Conservative Leader Pierre Poilievre wants the federal government to axe the temporary foreign worker program, saying it has flooded the market with cheap labour and made it harder for young Canadians to find work.
“The Liberals have to answer, ‘Why is it that they are shutting our own youth out of jobs and replacing them with low-wage, temporary foreign workers from poor countries who are ultimately being exploited,'” Poilievre said in Mississauga, Ont., on Wednesday.
The Conservatives say that while they want the temporary foreign worker (TFW) program scrapped, they will create a separate, standalone program for legitimately difficult-to-fill agricultural labour.
Canada already has a separate immigration stream for farm workers called the Seasonal Agricultural Worker Program (SAWP) that allows employers to bring in workers from Mexico and other participating Caribbean countries.
Poilievre stressed that he doesn’t blame the temporary foreign workers themselves but the Liberal government and “liberal corporate elites” who he says are exploiting these workers to enrich themselves.
Conservative Leader Pierre Poilievre called on the government to abolish the temporary foreign worker program at a news conference on Wednesday. Poilievre says the program has oversaturated the market with cheap labour, making it challenging for young Canadians to secure employment.
“Not long ago, young Canadians could gain vital skills in entry-level jobs, earn enough to pay for school and build a future,” said Conservative MP Michelle Rempel Garner in a statement. “In return, employers built a skilled domestic workforce. But the Liberals broke that deal.”
Poilievre said that while the Liberals promised a cap of 82,000 TFWs in 2025, the federal government has already handed out 105,000 permits.
“If they do the same number of permits for temporary foreign workers in the next six months that they did in the last, they will break the record again,” Poilievre said.
Permits include extensions
The Liberal government issued a statement saying the Conservative leader’s numbers “include inaccurate or incomplete information.”
Immigration Minister Lena Diab’s office says that between January and June, only 33,722 TFWs entered the country, which represents about 40 per cent of the total number of TFWs expected this year.
The 105,000 permits that have been issued so far this year include permit extensions for people who are already in the country.
“Overall, 125,903 fewer new temporary workers arrived between January and June 2025 compared to January to June 2024,” Diab’s office said.
Speaking in Toronto on Wednesday where he is meeting with his cabinet, Prime Minister Mark Carney said his government is putting policies in place so that immigration as a proportion of the population will decline from seven to five per cent a few years out.
Prime Minister Mark Carney said the temporary foreign worker program has a role, but the government is reviewing it along with the immigration system as a whole. Conservative Leader Pierre Poilievre called for the government to scrap the program on Wednesday.
Carney said that when he speaks to business leaders across the country, their No. 1 issue is tariffs and their second issue is how to get more foreign workers.
“That program has a role, it has to be focused in terms of its role,” Carney said. “It’s part of what we will be discussing — how well the temporary foreign worker program is working and how our overall immigration system is working.”
Dan Kelly, president and CEO of the Canadian Federation for Independent Business (CFIB) told CBC News that he supports both the measures the Liberal government took to open up spaces for TFWs during the pandemic and the tightening that happened since then.
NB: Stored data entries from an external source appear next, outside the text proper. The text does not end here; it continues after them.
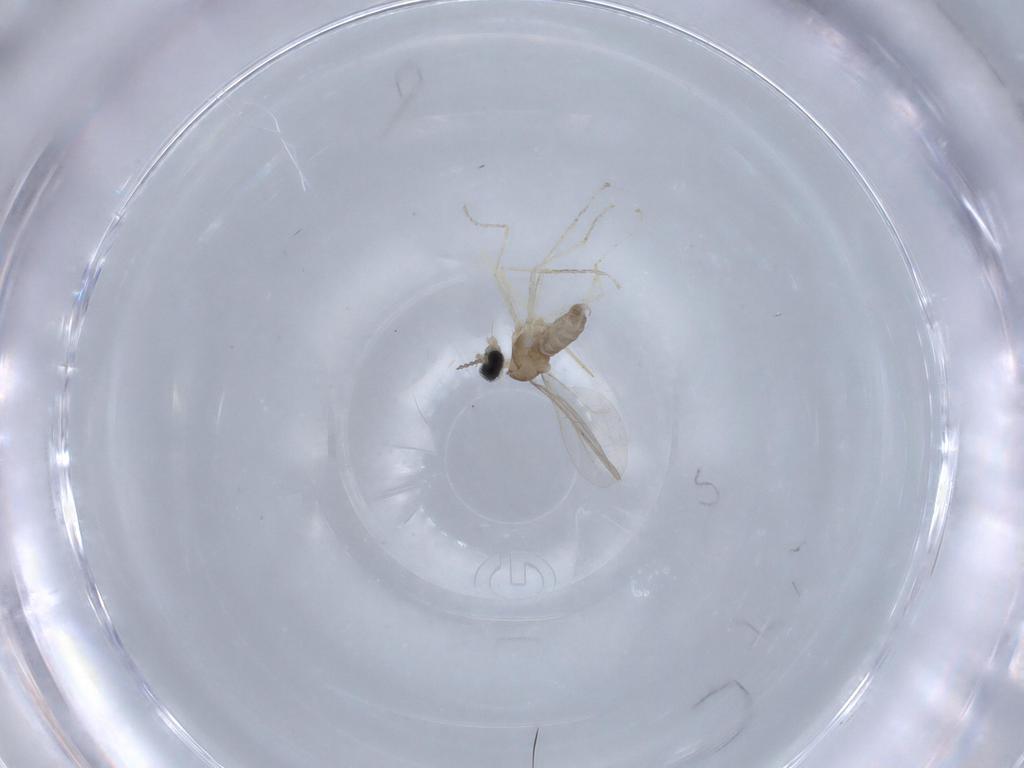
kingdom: Animalia
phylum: Arthropoda
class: Insecta
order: Diptera
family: Cecidomyiidae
“But to suggest that the program itself be permanently scrapped, is just ridiculous,” he said.
“The Conservatives know better.… If you’re trying to hire [someone] in rural Saskatchewan to come to work in your quick service restaurant, it’s unlikely that the unemployed kid from Toronto is going to move cross country.”
On Wednesday, Conservative Leader Pierre Poilievre said the temporary foreign worker program should be ended, as it was driving down wages and not leading to younger Canadians getting jobs. Raul Gatica, who sits on the board of advocacy organization Dignidad Migrante Society, said the proposal was not constructive and sought to make a political point off the backs of vulnerable workers. He argued that an end to the program would lead to more migrants staying in Canada without documents.
Population growth stalling: StatsCan
In June, Statistics Canada reported that the country’s population growth stalled in the first three months of the year, making it the sixth consecutive quarter of slower population growth.
StatsCan said part of that decline can be attributed to decisions taken by the federal government in 2024 to “lower the levels of both temporary and permanent immigration.”
The slow growth in the first quarter of the year represents the “second-slowest quarterly growth rate in Canada since comparable records began” in the first quarter of 1946.
Immigration accounted for all of the population growth in the quarter because there were 5,628 more deaths than births in Canada.
Statistics Canada said that from Jan. 1 to April 1, the Canadian population rose by 20,107 people, the smallest increase since the third quarter of 2020 — early in the COVID-19 pandemic — when it contracted by 1,232 people. StatsCan says Canada now has a population of 41,548,787 people.